You and your coworker both kept your jobs through the pandemic. You both shop at the same Harris Teeter, your kids go to similar schools, and you both complain about I-40 traffic. But somehow, they just bought a bigger house in Apex while you're wondering if you can afford to renew your lease in Cary. What gives?
Here's What Actually Matters
We keep hearing that North Carolina was named "State of the Year for Economic Development" and that Raleigh's unemployment dropped to 3%—the lowest in the state. The headlines say "recovery." But recovery for whom?
Here's the uncomfortable truth: We're living through what's called a K-shaped recovery. Picture the letter K—two arms diverging from the same starting point, heading in completely different directions.
The upper arm: If you owned a home before 2020, you've probably watched your property value soar. If you work in tech, biotech, or any RTP-adjacent field, your wages have likely outpaced inflation. If you had investments, they've grown. You're feeling pretty good about things.
The lower arm: If you're renting, you've seen your monthly payment jump 30-40% since 2020. If you work in hospitality, retail, or mid-level administrative roles, your paycheck buys less now than it did five years ago—despite being employed the entire time.
Same economy. Completely different experiences.
The Middle Is Getting Squeezed
Remember when "middle class" meant a single income could buy a starter home, save for retirement, and send kids to decent schools? That middle is hollowing out.
In the Triangle, families are sorting into two camps: those with dual professional incomes plus asset portfolios, and everyone else trying to keep up with rising costs on stagnant wages. The traditional middle—single-earner families, folks in manufacturing or administrative roles, younger workers without inherited wealth—is facing something new. You can be fully employed and still feel like you're falling behind.
Think of it like a canoe race where some people got motors halfway through. Everyone's paddling, but some are pulling ahead while others struggle against the current.
What This Means for Triangle Families
Let's get local. The Triangle has some of the fastest population growth in the country. Companies are relocating here. Research Triangle Park keeps expanding. That's great for our region—and if you already owned property or work in high-demand fields, you're benefiting directly.

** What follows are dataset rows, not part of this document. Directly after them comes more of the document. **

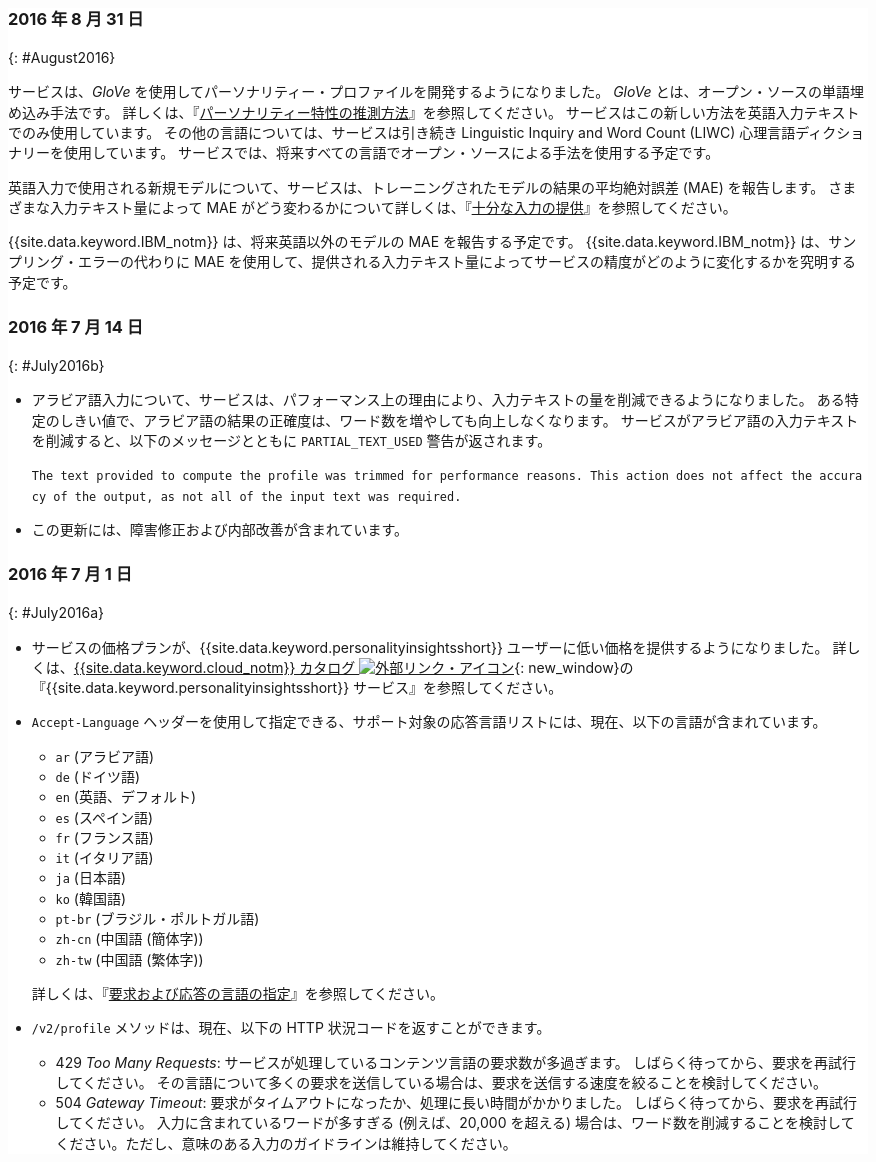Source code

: ### 2016 年 8 月 31 日
{: #August2016}

サービスは、*GloVe* を使用してパーソナリティー・プロファイルを開発するようになりました。 *GloVe* とは、オープン・ソースの単語埋め込み手法です。 詳しくは、『[パーソナリティー特性の推測方法](/docs/services/personality-insights?topic=personality-insights-science#researchInfer)』を参照してください。 サービスはこの新しい方法を英語入力テキストでのみ使用しています。 その他の言語については、サービスは引き続き Linguistic Inquiry and Word Count (LIWC) 心理言語ディクショナリーを使用しています。 サービスでは、将来すべての言語でオープン・ソースによる手法を使用する予定です。

英語入力で使用される新規モデルについて、サービスは、トレーニングされたモデルの結果の平均絶対誤差 (MAE) を報告します。 さまざまな入力テキスト量によって MAE がどう変わるかについて詳しくは、『[十分な入力の提供](/docs/services/personality-insights?topic=personality-insights-input#sufficient)』を参照してください。

{{site.data.keyword.IBM_notm}} は、将来英語以外のモデルの MAE を報告する予定です。 {{site.data.keyword.IBM_notm}} は、サンプリング・エラーの代わりに MAE を使用して、提供される入力テキスト量によってサービスの精度がどのように変化するかを究明する予定です。

### 2016 年 7 月 14 日
{: #July2016b}

-   アラビア語入力について、サービスは、パフォーマンス上の理由により、入力テキストの量を削減できるようになりました。 ある特定のしきい値で、アラビア語の結果の正確度は、ワード数を増やしても向上しなくなります。 サービスがアラビア語の入力テキストを削減すると、以下のメッセージとともに `PARTIAL_TEXT_USED` 警告が返されます。

    `The text provided to compute the profile was trimmed for performance reasons. This action does not affect the accuracy of the output, as not all of the input text was required.`
-   この更新には、障害修正および内部改善が含まれています。

### 2016 年 7 月 1 日
{: #July2016a}

-   サービスの価格プランが、{{site.data.keyword.personalityinsightsshort}} ユーザーに低い価格を提供するようになりました。 詳しくは、[{{site.data.keyword.cloud_notm}} カタログ ![外部リンク・アイコン](../../icons/launch-glyph.svg "外部リンク・アイコン")](https://{DomainName}/catalog/services/personality-insights/){: new_window}の『{{site.data.keyword.personalityinsightsshort}} サービス』を参照してください。
-   `Accept-Language` ヘッダーを使用して指定できる、サポート対象の応答言語リストには、現在、以下の言語が含まれています。
    -   `ar` (アラビア語)
    -   `de` (ドイツ語)
    -   `en` (英語、デフォルト)
    -   `es` (スペイン語)
    -   `fr` (フランス語)
    -   `it` (イタリア語)
    -   `ja` (日本語)
    -   `ko` (韓国語)
    -   `pt-br` (ブラジル・ポルトガル語)
    -   `zh-cn` (中国語 (簡体字))
    -   `zh-tw` (中国語 (繁体字))

    詳しくは、『[要求および応答の言語の指定](/docs/services/personality-insights?topic=personality-insights-input#languages-input)』を参照してください。
-   `/v2/profile` メソッドは、現在、以下の HTTP 状況コードを返すことができます。
    -   429 *Too Many Requests*: サービスが処理しているコンテンツ言語の要求数が多過ぎます。 しばらく待ってから、要求を再試行してください。 その言語について多くの要求を送信している場合は、要求を送信する速度を絞ることを検討してください。
    -   504 *Gateway Timeout*: 要求がタイムアウトになったか、処理に長い時間がかかりました。 しばらく待ってから、要求を再試行してください。 入力に含まれているワードが多すぎる (例えば、20,000 を超える) 場合は、ワード数を削減することを検討してください。ただし、意味のある入力のガイドラインは維持してください。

But that same growth drives up housing costs. It intensifies competition for apartments in Durham, townhomes in Raleigh, starter homes in Chapel Hill. The people pouring into our area for tech jobs are driving demand that raises costs for everyone else.
Raleigh's 3% unemployment sounds fantastic. And it is, if you're looking for a job. But it doesn't tell you whether that job pays enough to cover a $2,200 rent payment or whether it comes with benefits that protect your family. Being employed and being financially secure aren't the same thing anymore.
Your Next Move
Here's what you can actually do about this:
First, take an honest look at which arm of the K you're on. Not to panic, just to plan. If your industry is facing wage pressure or automation risk, here's something to consider: we're entering the era of the solopreneur. AI tools have made it more attainable than ever to start a small business that brings real value to your community, and you can run it solo. Whether it's consulting in your current expertise, creating digital products, or offering specialized local services, you don't need to chase a tech job to build financial stability. Start small, solve a problem you see in the Triangle, and grow from there.
Second, build a real safety net. I know, "save more" feels impossible when everything costs more. But here's the thing. In a K-shaped economy, being employed doesn't guarantee security the way it used to. Aim for 6 months of expenses, minimum. If that feels overwhelming, start with one month and build from there.
Third, protect what you have. If you haven't reviewed your life and disability insurance in the past two years, do it now. Your coverage should match your current income, not what you made in 2019. And if your employer offers a 401(k) match, max it out—compound growth is how the upper arm of that K stays ahead.
The economy isn't going back to "normal." This split, this divergence—that's the new terrain. But once you see the shape of things, you can navigate it.